The phrase Generation Y first appeared in an August 1993 Ad Age editorial to describe teenagers of the day, which they defined as different from Generation X, and then aged 12 or younger as well as the teenagers of the upcoming ten years.[2] Since then, the company has sometimes used 1982 as the starting birth year for this generation.[3] "Generation Y" alludes to a succession from "Generation X."
Authors William Strauss and Neil Howe wrote about the Millennials in Generations: The History of America's Future, 1584 to 2069 in 1991.[4] In 2000, they released an entire book devoted to them, titled Millennials Rising: The Next Great Generation.[5] According to Bruce Horovitz writing in USA Today Strauss and Howe are "widely credited with naming the Millennials".[1] Strauss and Howe use 1982 as the Millennials' starting birth year and 2004 as the last birth year.[6]
Several alternative names have been proposed by various people: Generation We, Global Generation,[7][8] Generation Next,[9] and the Net Generation.[10]
Millennials are sometimes called Echo Boomers,[11] referring to the size of the generation in relation to the Baby Boomer generation[12] and due to the significant increase in birth rates during the 1980s and into the 1990s.
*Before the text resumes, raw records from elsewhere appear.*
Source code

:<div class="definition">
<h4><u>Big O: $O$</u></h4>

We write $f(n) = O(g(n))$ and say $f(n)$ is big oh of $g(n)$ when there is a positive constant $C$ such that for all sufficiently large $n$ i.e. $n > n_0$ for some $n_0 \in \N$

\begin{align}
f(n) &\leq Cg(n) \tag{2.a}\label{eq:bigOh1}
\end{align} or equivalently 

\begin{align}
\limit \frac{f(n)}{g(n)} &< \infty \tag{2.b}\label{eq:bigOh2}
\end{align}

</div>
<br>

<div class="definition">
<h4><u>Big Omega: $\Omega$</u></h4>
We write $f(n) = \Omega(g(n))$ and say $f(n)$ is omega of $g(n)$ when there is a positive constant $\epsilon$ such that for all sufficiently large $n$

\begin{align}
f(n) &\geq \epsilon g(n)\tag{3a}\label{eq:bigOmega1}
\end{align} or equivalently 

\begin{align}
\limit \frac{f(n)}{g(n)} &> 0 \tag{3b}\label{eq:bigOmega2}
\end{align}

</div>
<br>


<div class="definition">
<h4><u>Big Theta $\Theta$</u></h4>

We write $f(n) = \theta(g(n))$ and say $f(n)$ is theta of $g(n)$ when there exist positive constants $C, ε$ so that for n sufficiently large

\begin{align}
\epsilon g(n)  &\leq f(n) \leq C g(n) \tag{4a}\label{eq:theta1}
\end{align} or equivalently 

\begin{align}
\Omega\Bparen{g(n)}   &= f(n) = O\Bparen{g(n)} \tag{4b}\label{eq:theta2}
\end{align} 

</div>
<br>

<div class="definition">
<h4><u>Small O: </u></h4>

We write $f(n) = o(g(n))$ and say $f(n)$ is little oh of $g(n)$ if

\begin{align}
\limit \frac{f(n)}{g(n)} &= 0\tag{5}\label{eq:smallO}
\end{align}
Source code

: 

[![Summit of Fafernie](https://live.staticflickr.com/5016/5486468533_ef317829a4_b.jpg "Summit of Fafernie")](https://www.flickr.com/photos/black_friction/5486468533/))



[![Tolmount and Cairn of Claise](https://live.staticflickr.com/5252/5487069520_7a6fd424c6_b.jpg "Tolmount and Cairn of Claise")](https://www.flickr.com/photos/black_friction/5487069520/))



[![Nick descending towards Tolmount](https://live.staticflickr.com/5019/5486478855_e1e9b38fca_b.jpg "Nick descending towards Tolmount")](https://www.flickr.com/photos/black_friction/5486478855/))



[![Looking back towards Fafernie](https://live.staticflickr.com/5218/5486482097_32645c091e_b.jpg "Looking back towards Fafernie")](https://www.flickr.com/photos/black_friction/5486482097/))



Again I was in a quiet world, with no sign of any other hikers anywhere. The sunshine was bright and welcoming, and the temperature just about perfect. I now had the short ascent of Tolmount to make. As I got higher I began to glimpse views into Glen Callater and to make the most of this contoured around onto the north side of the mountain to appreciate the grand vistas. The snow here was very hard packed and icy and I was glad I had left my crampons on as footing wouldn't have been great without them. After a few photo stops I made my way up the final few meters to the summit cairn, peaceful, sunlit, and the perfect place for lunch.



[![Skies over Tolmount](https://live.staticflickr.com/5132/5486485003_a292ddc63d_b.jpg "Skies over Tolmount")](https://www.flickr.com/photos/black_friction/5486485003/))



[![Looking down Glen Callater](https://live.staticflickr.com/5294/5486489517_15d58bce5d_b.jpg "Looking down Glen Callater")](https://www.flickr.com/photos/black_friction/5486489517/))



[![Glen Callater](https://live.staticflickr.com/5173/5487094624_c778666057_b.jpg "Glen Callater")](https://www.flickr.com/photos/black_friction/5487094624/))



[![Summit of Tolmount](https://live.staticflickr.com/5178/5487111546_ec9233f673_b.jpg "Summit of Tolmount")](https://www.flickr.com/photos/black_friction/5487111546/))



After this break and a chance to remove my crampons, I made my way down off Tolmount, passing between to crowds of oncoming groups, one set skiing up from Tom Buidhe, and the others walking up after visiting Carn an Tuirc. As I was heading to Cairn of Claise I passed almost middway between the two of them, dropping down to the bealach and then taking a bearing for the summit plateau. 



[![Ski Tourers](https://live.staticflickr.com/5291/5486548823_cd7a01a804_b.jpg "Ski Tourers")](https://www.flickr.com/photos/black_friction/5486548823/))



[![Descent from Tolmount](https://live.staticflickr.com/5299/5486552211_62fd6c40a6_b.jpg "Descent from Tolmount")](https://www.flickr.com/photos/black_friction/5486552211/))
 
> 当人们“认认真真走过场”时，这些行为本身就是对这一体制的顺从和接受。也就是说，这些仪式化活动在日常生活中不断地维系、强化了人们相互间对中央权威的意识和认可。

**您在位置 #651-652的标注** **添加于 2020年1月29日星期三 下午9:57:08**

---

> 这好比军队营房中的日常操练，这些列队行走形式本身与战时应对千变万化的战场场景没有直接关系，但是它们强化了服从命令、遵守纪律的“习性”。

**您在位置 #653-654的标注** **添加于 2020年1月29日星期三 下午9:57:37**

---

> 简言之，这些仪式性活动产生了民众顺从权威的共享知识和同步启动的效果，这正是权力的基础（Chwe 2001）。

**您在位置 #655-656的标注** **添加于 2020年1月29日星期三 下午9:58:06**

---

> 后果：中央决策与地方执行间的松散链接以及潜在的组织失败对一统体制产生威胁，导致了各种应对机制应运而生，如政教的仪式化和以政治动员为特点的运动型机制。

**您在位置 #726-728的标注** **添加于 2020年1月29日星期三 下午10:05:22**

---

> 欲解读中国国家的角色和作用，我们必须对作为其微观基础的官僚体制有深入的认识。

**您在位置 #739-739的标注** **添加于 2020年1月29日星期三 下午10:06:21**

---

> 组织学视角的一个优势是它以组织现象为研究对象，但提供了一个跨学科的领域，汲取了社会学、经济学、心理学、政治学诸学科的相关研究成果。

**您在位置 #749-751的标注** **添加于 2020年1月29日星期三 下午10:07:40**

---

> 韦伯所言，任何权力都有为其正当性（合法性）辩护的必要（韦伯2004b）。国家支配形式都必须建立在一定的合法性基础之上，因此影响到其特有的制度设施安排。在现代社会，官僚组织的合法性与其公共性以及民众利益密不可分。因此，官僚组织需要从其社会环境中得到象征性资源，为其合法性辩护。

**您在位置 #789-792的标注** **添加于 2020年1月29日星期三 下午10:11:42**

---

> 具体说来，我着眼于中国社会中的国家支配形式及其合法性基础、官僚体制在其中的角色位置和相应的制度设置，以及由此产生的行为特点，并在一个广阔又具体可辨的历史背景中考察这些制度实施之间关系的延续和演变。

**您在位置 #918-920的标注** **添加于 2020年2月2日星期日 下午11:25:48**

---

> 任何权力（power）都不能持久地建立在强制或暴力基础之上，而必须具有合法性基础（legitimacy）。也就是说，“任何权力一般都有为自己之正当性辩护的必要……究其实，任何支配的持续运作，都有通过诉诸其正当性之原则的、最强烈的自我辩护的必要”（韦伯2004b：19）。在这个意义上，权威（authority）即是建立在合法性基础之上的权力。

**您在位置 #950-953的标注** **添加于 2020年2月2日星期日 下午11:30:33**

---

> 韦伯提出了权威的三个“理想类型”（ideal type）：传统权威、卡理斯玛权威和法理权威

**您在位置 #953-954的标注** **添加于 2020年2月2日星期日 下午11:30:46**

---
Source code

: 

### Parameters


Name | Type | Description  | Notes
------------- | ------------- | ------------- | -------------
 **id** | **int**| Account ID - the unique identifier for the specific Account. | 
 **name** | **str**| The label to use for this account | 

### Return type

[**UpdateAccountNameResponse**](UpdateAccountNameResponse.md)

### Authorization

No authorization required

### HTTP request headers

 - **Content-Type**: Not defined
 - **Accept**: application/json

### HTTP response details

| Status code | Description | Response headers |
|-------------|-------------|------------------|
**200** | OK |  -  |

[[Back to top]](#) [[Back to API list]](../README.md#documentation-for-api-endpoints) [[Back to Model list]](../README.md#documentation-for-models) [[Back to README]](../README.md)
In America, birth rates peaked in 1990[13][14][15][16] and a 20th century trend toward smaller families in developed countries continued.[17][18]
In Australia, there is debate over Millennial birth dates. It is generally accepted, however, that the first Millennials were born in 1983. The Australian Bureau of Statistics, use 19832000.[19][20][21][22]
In Canada, 1983 is generally thought to be the starting birth year for Generation Y, ending in the late-1990s or 2000, even as late as 2004.[23][24][25][26][27][28]
While in most of the developed world, a person born in 1983 and a person born in 1990 are considered the same generation; in China, those born in the 1970s are called the "post-70s" generation, those born in the 1980s the "post-80s" generation, and those born in the 1990s the "post-90s generation".[citation needed]
Like members of Generation X, who were heavily influenced by MTV, early members of Generation Y are also sometimes called the MTV Generation.[29][30][31]
Newsweek has used the term Generation 9/11 to refer to young people who were between the ages of 10 and 21 on September 11, 2001.[32] That puts their birthdays between September 11, 1980 and September 11, 1991. The first reference to "Generation 9/11" was made in the cover story of the November 12, 2001 issue of Newsweek Magazine. This could be considered a sub-group in Generation Y.